→ **Article**:
Marissa Copeland, 17, has had a close-knit group of friends who share a special bond: They have been in Girl Scouts together since the sixth grade. “We’ve stayed together and become really good friends. We all worked on our Silver Awards together.”
The silver honor is the second highest level of achievement a Girl Scout can reach. But Copeland isn’t stopping there. Her support group has cheered her toward going for the Gold Award, a distinction held by only 6% of scouts in the ninth to 12th grades. One of the crucial elements of the designation is the creation and implementation of a community-based program.
Copeland, a Smyrna resident who will be a senior in Campbell High’s International Baccalaureate program this fall, designed a program that addresses student anxiety.
“It has to be a service project that addresses an issue in your community and in the country,” she said. “It usually takes one to two years and requires a minimum of 80 hours. I’ve already gone well over that.”

→ **Available data**:
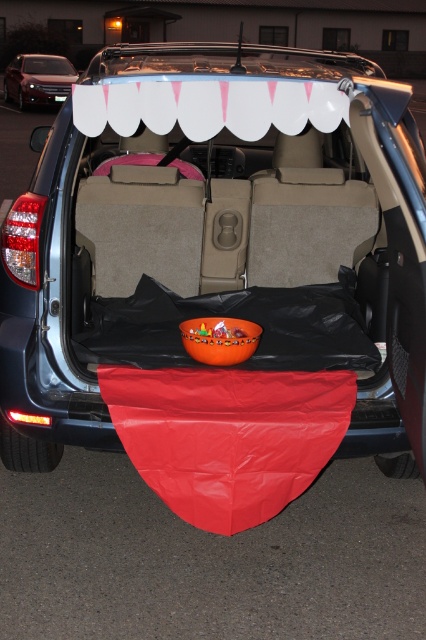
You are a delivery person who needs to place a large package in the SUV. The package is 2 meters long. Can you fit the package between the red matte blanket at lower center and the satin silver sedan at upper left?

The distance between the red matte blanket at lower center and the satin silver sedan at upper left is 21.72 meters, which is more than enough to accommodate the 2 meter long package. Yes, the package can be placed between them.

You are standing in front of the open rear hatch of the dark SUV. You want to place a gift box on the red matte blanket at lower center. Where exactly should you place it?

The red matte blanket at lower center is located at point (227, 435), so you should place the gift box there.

→ **Challenge 1**: According to the article about Marissa Copeland, what share of Girl Scouts in the ninth to 12th grades hold the Gold Award?
→ **Challenge 2**: Pick up the article about Marissa Copeland's Gold Award project after its last sentence and carry it forward.

→ **Reply 1**: Only 6%.

→ **Reply 2**:
Copeland drew on personal experience and extensive research to design and teach coping strategies in her “Be Aware…Be There” program.
“I’ve had anxiety my entire life, and it was heightened in middle and high school,” Copeland said. “Now I’m older and realize I can teach schoolers who get the same anxieties I had how to cope and let them know they’re not alone. So many people are struggling. I’ve even found many of my friends do, too.”
Copeland’s program debuted last fall at the Lindley Sixth Grade Academy in Mableton. She made videos and designed a lesson plan for the school’s counselors to implement.
“I knew I couldn’t facilitate it myself, but the counselors did,” she said. “I also knew that Lindley is a Title I school and wouldn’t have as many resources for mental health support, so that’s why I implemented a group there.”
This spring, Copeland presented a workshop on teen anxiety at the Smyrna public library and to eighth graders at Smyrna’s St. Benedict’s Episcopal school. She also shared information with fellow students in the IB program.
“IB is rigorous and anxiety inducing,” she said. “I wanted to educate the freshmen and sophomores on how to cope with what they might be experiencing.”
The feedback she’s received has been positive.
“People have said they didn’t know how to cope, and because of my workshop, they could figure out how to deal with what they were feeling,” she said.
Copeland also created a website to keep the program going after she earns the Gold Award and takes her next educational step.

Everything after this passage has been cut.